The statement “Mutual fund managers don’t make money from making you money… they make money from keeping your money” highlights an important aspect of how mutual fund managers are compensated… and thus tells you all about their motivations.
The Basics of Mutual Fund Management
Mutual funds pool money from many investors to purchase a diversified portfolio of stocks, bonds, or other securities. The fund manager is responsible for making investment decisions and managing the portfolio. Investors pay fees for this service, which can include management fees, administrative fees, and sometimes [rarely] performance fees.
How Fund Managers Are Compensated
Management Fees: The primary source of income for mutual fund managers is the management fee, which is typically a percentage of the total assets under management (AUM). AUM refers to the total market value of the investments that a mutual fund or investment company manages on behalf of its clients. This fee is charged regardless of the fund’s performance. Yes, you read that right… the business charges the fee irrespective of the result. This leads to a fairly perverse outcome, but we’ll return to this a bit further down in this rant. As an example, if a fund has AUM of $2 billion and the management fee is 1%, the fund manager earns $20 million annually, even if the fund’s performance is mediocre, poor, or down right terrible. I know… how can you get that job right?

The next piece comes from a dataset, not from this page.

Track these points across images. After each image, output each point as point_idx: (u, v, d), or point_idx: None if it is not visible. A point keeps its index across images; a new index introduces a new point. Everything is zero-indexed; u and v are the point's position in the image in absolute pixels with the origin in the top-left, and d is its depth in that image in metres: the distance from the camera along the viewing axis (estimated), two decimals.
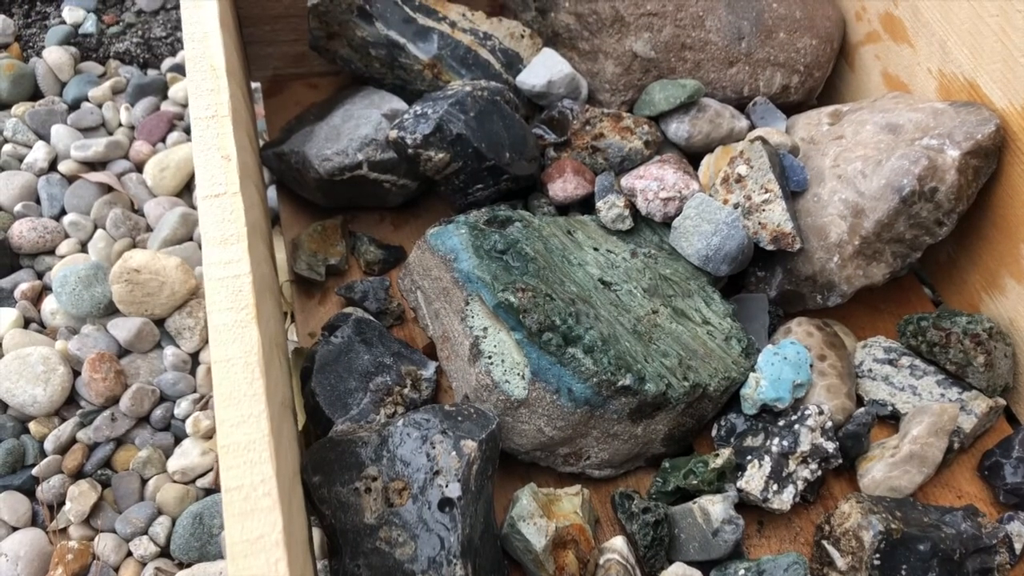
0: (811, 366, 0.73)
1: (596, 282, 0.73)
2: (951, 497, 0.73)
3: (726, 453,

Administrative Fees: These fees cover the operational costs of running the fund, such as record-keeping, customer service, and regulatory compliance. Like management fees, these are also generally a fixed percentage of the AUM. Now, I know what you’re thinking… since when does a business get to pass all of the operational costs on to the client in order to protect the fees that they charge for doing the job no matter the outcome?
Performance Fees: Some mutual funds charge performance fees, which are additional fees that funds charge based on the returns they generate for investors. Stop laughing… a few mutual funds do tie a small portion of their fee structure to performance. However, these are less common in mutual funds as compared to hedge funds. And again, even when performance fees are present, they’re usually a smaller component of the fund manager’s total compensation.
The Incentive Structure
Given that management and administrative fees are tied to the AUM rather than the fund’s performance, fund managers have a strong incentive to attract and retain investors’ money. This can sometimes lead to a focus on marketing and maintaining a stable asset base through risk avoidance rather than focusing on following a bold [if still pretty conservative] strategy that could potentially yield higher returns.
Implications for Traders
Long-Term Perspective: Investors should be aware that while fund managers aim to achieve good returns, their compensation structure might influence their investment strategies. Managers might prefer safer, more conservative investments to avoid significant losses that could lead to investor withdrawals.
Fee Awareness: Understanding the fee structure is crucial. High fees can erode returns over time, so it’s important to compare the fees of different mutual funds and consider how they impact your overall investment.
Performance Evaluation: Look beyond short-term performance. Evaluate the fund’s performance over multiple market cycles and consider how it aligns with your investment goals.
Conclusion
While mutual fund managers do strive to make money for their investors, their primary source of income comes from keeping your money under management. This doesn’t mean they don’t care about performance, but it does highlight the importance of understanding how their incentives might affect their investment decisions. As an investor, being informed about these dynamics can help you make better choices and align your investments with your financial goals.